Ишь какие, думала Алиса, поднимая тяжёлый поднос и мечтая о постели, клубнике со сливками и котёнке в ногах. Понастроили каравансараев бесплатного счастья, и ты, девочка отдувайся тут за всех, обноси пирогами… А почему не мальчик? Почему не шведский стол, японская мать? Где хвалёная демократичность глобализации? Или это сказочное занудство воспринимать как подарок судьбы, счастье, неопалимую купину? Может надои молока вам повысить и мычать, приветственно махая хвостом по утрам? Сволочи недорезанные… Теперь Алиса понимала персонажа Ирвина Шоу, подсыпавшего яд в булочки, с желанием сделать подарок миру.
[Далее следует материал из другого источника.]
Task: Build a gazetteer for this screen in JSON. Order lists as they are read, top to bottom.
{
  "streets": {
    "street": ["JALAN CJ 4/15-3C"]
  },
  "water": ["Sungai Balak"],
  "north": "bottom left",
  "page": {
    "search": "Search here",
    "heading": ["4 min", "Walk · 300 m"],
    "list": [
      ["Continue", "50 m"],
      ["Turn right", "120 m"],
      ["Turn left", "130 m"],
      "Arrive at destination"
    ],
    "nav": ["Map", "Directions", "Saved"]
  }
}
Так какого хрена меня сюда родили, уточните раз и навсегда, — думала Алиса, и пирог с ядом таял на подносе. Каждому доставалось по кусочку смерти, позади идущей Алисы возились врачи и возводились погребальные конторы.
Вздувшийся, синий Лев катался по земле и просил прощения за всё, Единорог напротив, всех прощал. Алиса одна шла посреди этого содома, не ведя бровью и не ведясь на панику. Алиса была прекрасна, как именины костлявой. Она, наконец-то, почувствовала, что боль внутри утихает, пружины распрямляются и какой-то окраинный смысл вылезает из подполья вперёд.
НЕ ДЕРЖИ В СЕБЕ, ДЕЛИСЬ СО ВСЕМИ!
И ТВОЯ ВОЗМЁТ!
Цитируется по Н.Куну "Легенды и мифы Древней Греции".
Бромий (шумный) — прозвище Диониса.
Феб (блистающий) — прозвище Аполлона.
Бафомет — идол или изображение неизвестного происхождения, отображающий некое еретическое существо. Б. изображается в виде получеловека-полукозла. Является официальным символом в Церкви Сатаны. Происхождение самого имени неясно. По одной из версий, это комбинация двух греческих слов, baphe и metis, означающая "поглощение знания".